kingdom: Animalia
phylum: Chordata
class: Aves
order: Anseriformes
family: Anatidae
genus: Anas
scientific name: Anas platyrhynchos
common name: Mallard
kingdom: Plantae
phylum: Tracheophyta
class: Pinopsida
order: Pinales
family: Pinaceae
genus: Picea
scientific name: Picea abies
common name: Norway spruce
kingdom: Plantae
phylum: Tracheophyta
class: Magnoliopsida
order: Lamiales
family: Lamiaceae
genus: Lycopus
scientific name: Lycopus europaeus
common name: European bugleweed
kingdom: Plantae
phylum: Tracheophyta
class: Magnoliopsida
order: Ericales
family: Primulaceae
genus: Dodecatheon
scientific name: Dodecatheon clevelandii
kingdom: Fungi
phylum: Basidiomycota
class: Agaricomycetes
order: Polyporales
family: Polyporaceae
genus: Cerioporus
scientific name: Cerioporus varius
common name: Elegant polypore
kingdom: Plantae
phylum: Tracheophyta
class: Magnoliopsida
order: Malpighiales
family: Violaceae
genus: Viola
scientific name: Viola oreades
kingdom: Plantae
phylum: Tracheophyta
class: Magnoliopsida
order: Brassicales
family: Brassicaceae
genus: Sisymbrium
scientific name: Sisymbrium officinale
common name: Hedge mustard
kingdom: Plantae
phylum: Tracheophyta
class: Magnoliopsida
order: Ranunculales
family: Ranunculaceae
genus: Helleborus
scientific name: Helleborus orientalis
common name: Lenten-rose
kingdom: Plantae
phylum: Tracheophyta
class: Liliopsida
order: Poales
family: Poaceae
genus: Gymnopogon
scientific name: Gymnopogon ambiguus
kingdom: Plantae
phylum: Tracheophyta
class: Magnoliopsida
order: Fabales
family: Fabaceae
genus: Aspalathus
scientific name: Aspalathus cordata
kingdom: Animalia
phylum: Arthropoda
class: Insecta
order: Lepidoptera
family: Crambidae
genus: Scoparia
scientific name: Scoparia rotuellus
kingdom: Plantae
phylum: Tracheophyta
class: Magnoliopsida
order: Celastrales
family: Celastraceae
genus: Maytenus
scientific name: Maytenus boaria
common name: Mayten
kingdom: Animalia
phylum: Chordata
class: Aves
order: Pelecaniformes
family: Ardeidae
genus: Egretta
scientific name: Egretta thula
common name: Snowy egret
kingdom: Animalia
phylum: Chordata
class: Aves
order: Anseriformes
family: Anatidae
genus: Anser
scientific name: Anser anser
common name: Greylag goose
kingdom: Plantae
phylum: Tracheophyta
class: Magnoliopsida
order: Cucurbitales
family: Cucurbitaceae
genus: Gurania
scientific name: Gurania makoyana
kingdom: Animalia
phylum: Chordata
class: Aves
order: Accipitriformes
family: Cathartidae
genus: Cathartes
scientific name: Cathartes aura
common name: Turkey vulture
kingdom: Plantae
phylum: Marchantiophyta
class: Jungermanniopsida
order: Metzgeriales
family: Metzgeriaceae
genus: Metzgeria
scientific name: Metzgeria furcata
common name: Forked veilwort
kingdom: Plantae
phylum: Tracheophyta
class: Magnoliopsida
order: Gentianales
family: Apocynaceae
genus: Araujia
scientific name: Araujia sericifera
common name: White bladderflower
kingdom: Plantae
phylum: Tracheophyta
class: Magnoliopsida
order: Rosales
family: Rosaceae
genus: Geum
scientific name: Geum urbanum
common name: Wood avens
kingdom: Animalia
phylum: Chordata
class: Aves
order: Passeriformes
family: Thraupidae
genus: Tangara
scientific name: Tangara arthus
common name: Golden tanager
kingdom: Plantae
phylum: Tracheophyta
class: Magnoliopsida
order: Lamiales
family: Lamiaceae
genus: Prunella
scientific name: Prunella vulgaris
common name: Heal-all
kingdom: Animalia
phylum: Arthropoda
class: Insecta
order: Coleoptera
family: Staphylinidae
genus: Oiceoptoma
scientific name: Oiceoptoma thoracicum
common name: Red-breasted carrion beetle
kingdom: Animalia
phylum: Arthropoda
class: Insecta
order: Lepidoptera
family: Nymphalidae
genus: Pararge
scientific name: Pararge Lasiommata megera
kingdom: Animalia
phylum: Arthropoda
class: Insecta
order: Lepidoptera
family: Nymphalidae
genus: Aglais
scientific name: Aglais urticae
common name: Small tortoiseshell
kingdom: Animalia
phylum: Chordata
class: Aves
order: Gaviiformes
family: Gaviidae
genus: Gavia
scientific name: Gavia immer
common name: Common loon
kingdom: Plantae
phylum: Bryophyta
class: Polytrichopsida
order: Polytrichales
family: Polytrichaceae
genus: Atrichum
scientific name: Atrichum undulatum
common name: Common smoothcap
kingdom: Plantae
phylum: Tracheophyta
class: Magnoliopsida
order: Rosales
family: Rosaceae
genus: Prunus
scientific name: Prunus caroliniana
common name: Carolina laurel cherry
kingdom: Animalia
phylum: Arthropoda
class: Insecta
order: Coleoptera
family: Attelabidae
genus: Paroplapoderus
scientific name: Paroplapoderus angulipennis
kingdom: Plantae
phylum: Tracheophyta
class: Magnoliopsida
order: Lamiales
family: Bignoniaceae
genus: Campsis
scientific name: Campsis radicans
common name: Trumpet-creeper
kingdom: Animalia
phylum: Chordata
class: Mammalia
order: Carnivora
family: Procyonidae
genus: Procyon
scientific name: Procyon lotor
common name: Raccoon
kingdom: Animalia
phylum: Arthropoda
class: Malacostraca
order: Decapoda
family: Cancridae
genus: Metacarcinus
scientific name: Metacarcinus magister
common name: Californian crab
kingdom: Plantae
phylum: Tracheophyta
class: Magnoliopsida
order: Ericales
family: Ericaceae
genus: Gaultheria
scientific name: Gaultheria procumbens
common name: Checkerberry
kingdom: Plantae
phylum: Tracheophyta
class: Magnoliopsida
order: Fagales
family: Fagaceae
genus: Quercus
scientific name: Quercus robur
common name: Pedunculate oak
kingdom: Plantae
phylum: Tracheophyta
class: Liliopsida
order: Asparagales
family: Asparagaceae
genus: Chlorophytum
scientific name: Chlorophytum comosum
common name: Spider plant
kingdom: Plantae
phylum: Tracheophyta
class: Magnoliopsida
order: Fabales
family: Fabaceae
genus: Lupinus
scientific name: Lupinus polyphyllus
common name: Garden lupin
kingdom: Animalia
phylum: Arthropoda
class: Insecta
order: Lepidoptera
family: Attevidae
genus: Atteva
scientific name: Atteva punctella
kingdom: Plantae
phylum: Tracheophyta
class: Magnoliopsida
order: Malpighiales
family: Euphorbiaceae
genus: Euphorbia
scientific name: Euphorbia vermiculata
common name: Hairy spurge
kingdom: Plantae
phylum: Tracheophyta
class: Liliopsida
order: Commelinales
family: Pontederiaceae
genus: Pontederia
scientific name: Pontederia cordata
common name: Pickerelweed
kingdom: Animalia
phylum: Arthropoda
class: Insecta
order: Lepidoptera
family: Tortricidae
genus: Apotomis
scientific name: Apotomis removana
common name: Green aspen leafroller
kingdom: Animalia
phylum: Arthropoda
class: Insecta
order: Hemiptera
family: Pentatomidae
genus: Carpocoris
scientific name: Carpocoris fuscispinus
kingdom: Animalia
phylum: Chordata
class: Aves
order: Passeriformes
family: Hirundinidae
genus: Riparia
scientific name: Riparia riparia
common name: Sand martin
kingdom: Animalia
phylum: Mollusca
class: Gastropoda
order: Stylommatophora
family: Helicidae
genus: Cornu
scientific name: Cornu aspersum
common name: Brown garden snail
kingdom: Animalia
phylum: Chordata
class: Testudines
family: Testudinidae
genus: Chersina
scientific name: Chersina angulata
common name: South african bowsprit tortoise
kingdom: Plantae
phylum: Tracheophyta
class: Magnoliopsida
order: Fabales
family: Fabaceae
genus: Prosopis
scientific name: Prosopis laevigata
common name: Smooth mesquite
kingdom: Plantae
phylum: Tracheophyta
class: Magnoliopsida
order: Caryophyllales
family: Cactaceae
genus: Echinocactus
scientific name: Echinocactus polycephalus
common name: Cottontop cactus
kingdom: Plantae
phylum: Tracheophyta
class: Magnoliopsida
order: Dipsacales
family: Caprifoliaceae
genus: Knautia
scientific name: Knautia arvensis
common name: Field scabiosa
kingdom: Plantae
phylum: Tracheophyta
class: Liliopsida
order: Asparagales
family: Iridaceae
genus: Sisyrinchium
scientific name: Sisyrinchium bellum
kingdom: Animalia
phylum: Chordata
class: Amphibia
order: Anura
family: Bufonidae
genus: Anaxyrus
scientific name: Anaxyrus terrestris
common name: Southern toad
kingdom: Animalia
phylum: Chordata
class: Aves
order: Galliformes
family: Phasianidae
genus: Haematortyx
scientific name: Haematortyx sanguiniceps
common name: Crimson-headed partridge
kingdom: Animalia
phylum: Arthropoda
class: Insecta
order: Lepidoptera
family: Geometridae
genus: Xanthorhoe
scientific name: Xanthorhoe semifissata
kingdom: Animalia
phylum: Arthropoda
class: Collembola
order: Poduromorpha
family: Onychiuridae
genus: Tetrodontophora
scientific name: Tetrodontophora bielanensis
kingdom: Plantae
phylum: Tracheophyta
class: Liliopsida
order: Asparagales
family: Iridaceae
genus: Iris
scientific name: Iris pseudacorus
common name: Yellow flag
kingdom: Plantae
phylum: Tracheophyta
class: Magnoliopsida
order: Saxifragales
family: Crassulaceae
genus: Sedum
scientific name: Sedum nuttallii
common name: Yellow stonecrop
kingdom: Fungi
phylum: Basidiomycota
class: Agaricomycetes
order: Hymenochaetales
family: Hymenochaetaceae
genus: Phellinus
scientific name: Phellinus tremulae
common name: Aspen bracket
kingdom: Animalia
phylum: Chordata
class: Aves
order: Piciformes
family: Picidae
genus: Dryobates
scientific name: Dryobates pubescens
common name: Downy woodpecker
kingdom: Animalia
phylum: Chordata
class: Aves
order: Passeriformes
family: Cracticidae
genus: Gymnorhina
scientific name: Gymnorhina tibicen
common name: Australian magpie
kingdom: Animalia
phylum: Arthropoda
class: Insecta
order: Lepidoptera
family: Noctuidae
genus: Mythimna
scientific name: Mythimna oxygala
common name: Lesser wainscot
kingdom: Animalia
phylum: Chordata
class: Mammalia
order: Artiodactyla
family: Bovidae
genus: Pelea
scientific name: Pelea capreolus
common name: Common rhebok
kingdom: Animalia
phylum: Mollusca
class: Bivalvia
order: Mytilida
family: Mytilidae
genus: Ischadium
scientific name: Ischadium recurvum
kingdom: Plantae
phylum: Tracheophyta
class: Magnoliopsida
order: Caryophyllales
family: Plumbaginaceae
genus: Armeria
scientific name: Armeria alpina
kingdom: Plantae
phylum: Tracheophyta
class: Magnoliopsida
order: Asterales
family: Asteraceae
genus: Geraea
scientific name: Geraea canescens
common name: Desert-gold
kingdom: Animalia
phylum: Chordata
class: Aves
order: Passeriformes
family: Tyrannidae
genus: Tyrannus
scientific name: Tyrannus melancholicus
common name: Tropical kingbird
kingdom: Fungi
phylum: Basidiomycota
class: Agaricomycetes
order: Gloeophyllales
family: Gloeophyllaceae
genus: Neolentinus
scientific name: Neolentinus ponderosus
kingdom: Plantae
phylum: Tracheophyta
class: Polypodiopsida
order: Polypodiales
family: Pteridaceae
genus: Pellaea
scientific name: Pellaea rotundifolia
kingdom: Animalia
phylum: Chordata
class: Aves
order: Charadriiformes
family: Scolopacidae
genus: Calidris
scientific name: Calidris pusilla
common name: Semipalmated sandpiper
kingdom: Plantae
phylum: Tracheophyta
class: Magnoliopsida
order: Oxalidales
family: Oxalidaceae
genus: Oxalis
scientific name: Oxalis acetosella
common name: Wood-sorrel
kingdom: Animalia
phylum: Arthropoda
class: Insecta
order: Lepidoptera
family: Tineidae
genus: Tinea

[Set task]: Reproduce verbatim the lines of the records beginning with the line that contains "genus: Metacarcinus" and continuing through the line that contains "genus: Chlorophytum", including both of those lines.

[Exercise solution]:
genus: Metacarcinus
scientific name: Metacarcinus magister
common name: Californian crab
kingdom: Plantae
phylum: Tracheophyta
class: Magnoliopsida
order: Ericales
family: Ericaceae
genus: Gaultheria
scientific name: Gaultheria procumbens
common name: Checkerberry
kingdom: Plantae
phylum: Tracheophyta
class: Magnoliopsida
order: Fagales
family: Fagaceae
genus: Quercus
scientific name: Quercus robur
common name: Pedunculate oak
kingdom: Plantae
phylum: Tracheophyta
class: Liliopsida
order: Asparagales
family: Asparagaceae
genus: Chlorophytum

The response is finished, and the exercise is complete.